▸ **Zu erledigende Aufgaben**:
a. Schreiben Sie aus dem Auszug zu Maders „Die Tote Stadt“ den Abschnitt von „Die Dampfmaschine war“ bis „man König-Eduard-des-Siebenten-Land zu.“ wortgetreu ab.
b. Führen Sie den Auszug zu Maders „Die Tote Stadt“ im Anschluss an seinen letzten Satz weiter.

▸ **Vorliegender Auszug**:
-------------------------

Donnerstag, 26. Januar 2023

Friedrich Wilhelm Mader: Die Tote Stadt mit Bildern von Karl Mühlmeister

 Karl Rudolf Gustav Mühlmeister (1876–1942/1945) war ein deutscher Maler und Illustrator.

 



 
 


Frontispiz

Das Paläoskop


Münkhuysen zog ein achteckiges Rohr aus der Tasche, ziemlich kurz und dick, und schraubte es auf ein in den Erdboden eingelassenes Gestell fest. Nun begann er durch dieses ganz unbekannte Instrument nach den Sternen zu sehen. Mittels einer kleinen Kurbel stellte er sein Fernrohr ein, das er Paläoskop nannte, weil es, wie er sagte, gestatte, Blicke in uralte, vergangene Zeiten zu tun. Nach wenigen Minuten sagte er: »Jetzt habe ich ihn!« und ersuchte Ernst, durch das Okular zu schauen.
 
 

Mann über Bord!

Alle Rufe und Schreie des Entsetzens und der Warnung kamen jetzt zu spät: schon kämpfte der Held mit den schaumgekrönten Wellen, die ihn jeden Augenblick zu verschlingen drohten. Es schien, als werde er hilflos auf und ab geschleudert, oft verschwand er unter Wasser, doch tauchte er allemal wieder prustend auf und warf sich mit übermenschlich erscheinender Kraft gegen die auf ihn einstürmenden Fluten. Mit Staunen sahen alle, was für ein vorzüglicher, gewandter und kräftiger Schwimmer er war: keiner der anderen hätte sich in diese Strudel gewagt, nicht einmal die italienischen Matrosen, die doch vorzüglich schwammen.


Das Südkreuz

Die Dampfmaschine war inzwischen eingetroffen und wurde dem Schiffe einverleibt. Mittels mächtiger Winden wurde dann das »Südkreuz« auf ein Gestell mit walzenförmigen Rädern gehoben, das reinste Trockendock, und fest mit demselben verbunden. Dann bestiegen unsere Freunde sämtlich mittels einer Strickleiter das Verdeck; Münkhuysen ließ die Kessel heizen und die Maschine in Bewegung setzen, und – siehe da! majestätisch rollte das »Südkreuz« auf seinen zwanzig Rädern durch den Urwald, wie wenn es für Landfahrten gebaut worden wäre.
 
 

An der Eisküste

 
Das »Südkreuz« fuhr nach Osten, die Bankise oder Eisterrasse entlang, die in wechselnder Höhe von fünfzehn bis sechzig Metern und darüber den Südpolarkontinent umgürtet, als letzter Ausläufer der Inlandgletscher. Vorbei an Kap Bird, der äußersten Spitze der vom Erebus ausgehenden Hügelkette, strebte man König-Eduard-des-Siebenten-Land zu.

-------------------------

Gespeicherte Dateneinträge
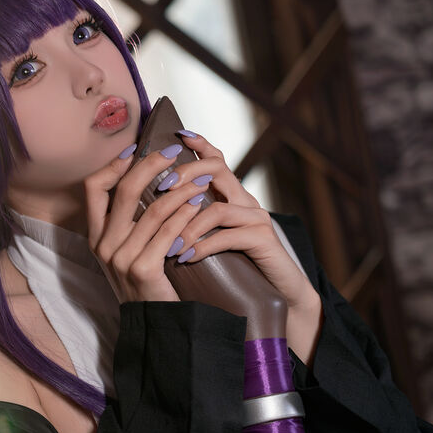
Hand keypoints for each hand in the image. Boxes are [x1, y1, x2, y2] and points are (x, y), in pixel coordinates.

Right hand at [84, 145, 211, 303]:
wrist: (156, 323)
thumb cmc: (148, 281)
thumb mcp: (128, 250)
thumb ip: (129, 220)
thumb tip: (145, 176)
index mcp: (95, 236)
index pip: (93, 188)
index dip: (113, 164)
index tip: (137, 148)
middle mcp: (103, 245)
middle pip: (123, 191)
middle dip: (151, 165)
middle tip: (174, 151)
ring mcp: (120, 258)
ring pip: (151, 209)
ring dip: (179, 188)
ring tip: (198, 177)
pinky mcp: (143, 269)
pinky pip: (167, 232)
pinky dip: (185, 213)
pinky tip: (199, 203)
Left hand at [165, 132, 322, 361]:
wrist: (277, 297)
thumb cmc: (238, 269)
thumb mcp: (212, 239)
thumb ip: (193, 221)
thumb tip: (154, 211)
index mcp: (232, 196)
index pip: (217, 159)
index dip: (199, 145)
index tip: (176, 136)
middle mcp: (246, 201)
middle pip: (217, 170)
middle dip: (185, 177)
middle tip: (160, 191)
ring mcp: (256, 219)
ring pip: (217, 208)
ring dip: (187, 224)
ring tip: (166, 242)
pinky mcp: (263, 241)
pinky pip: (228, 236)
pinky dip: (203, 246)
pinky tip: (185, 257)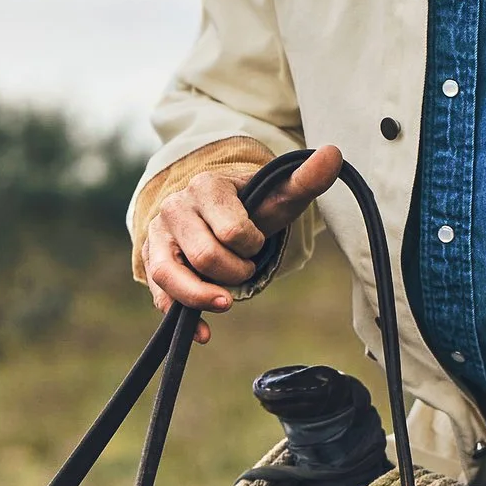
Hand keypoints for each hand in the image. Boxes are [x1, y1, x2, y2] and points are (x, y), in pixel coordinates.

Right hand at [143, 146, 343, 342]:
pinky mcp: (151, 261)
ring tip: (226, 303)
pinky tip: (205, 333)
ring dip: (203, 296)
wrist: (216, 212)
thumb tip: (334, 153)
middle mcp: (175, 207)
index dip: (253, 246)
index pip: (233, 232)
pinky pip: (159, 295)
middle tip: (245, 267)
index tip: (256, 242)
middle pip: (205, 256)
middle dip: (234, 271)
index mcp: (206, 187)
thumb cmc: (251, 207)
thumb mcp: (278, 196)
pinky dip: (183, 317)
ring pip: (169, 275)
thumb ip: (305, 179)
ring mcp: (158, 235)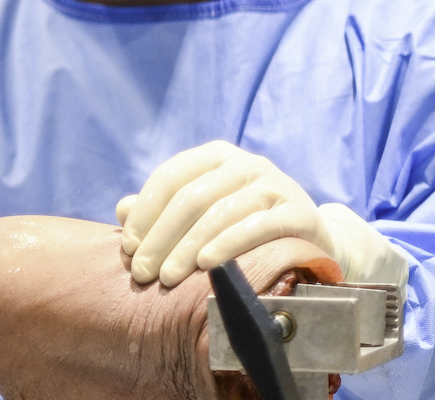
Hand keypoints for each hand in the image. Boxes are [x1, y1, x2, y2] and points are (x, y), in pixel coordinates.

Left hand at [116, 141, 406, 287]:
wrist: (313, 240)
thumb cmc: (245, 226)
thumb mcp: (204, 213)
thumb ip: (163, 210)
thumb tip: (120, 209)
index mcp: (216, 157)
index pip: (169, 177)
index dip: (144, 212)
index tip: (127, 247)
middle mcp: (245, 163)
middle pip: (191, 197)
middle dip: (160, 237)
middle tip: (142, 273)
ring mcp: (275, 184)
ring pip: (219, 213)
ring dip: (187, 247)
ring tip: (167, 277)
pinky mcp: (300, 211)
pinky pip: (257, 227)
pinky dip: (228, 246)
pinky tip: (206, 267)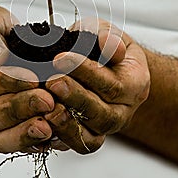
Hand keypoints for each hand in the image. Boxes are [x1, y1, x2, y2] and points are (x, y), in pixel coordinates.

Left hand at [43, 18, 149, 153]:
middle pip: (102, 113)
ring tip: (45, 105)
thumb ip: (106, 36)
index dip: (86, 71)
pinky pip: (77, 145)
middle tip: (52, 81)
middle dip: (74, 97)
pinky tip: (42, 123)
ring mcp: (107, 128)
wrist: (104, 69)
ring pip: (91, 135)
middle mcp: (124, 110)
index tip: (60, 58)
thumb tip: (110, 45)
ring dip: (66, 122)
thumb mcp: (105, 32)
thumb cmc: (102, 49)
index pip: (112, 83)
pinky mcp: (90, 137)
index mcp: (135, 83)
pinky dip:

-------------------------

▸ **Antworten je Aufgabe**:
a.
Die Dampfmaschine war inzwischen eingetroffen und wurde dem Schiffe einverleibt. Mittels mächtiger Winden wurde dann das »Südkreuz« auf ein Gestell mit walzenförmigen Rädern gehoben, das reinste Trockendock, und fest mit demselben verbunden. Dann bestiegen unsere Freunde sämtlich mittels einer Strickleiter das Verdeck; Münkhuysen ließ die Kessel heizen und die Maschine in Bewegung setzen, und – siehe da! majestätisch rollte das »Südkreuz« auf seinen zwanzig Rädern durch den Urwald, wie wenn es für Landfahrten gebaut worden wäre.
 
 

An der Eisküste

 
Das »Südkreuz« fuhr nach Osten, die Bankise oder Eisterrasse entlang, die in wechselnder Höhe von fünfzehn bis sechzig Metern und darüber den Südpolarkontinent umgürtet, als letzter Ausläufer der Inlandgletscher. Vorbei an Kap Bird, der äußersten Spitze der vom Erebus ausgehenden Hügelkette, strebte man König-Eduard-des-Siebenten-Land zu.

b.
Das Verderben vor Augen

 

Nun sollte sich bald die vorhin angedeutete Unvorsichtigkeit rächen: unsere Freunde hatten nämlich, was kaum zu glauben war, vergessen, das Seil auf der Nordseite, der Seite des Aufstiegs, fest zu verankern: es hing da lose hinab. Wie gesagt, hatte es sich auf dem Sattel zwischen zwei Felsen eingeklemmt und einer seiner Knoten hielt es dort an der engsten Stelle fest. Diese Verengung wurde jedoch bloß durch eine dünne vorspringende Felszacke gebildet, die bald absplitterte, als das volle Gewicht der vier Männer aus der Südseite des Seiles hing, ohne irgend ein Gegengewicht auf der Nordseite.

Das Seil gab nach. Die daran Hängenden kamen ins Gleiten. Das Seil rutschte über den Bergsattel, erst langsam, dann immer schneller, je weniger davon auf der anderen Seite als schwaches Gegengewicht herabhing. Münchhausens Last war natürlich bei dem Unfall das Ausschlaggebende.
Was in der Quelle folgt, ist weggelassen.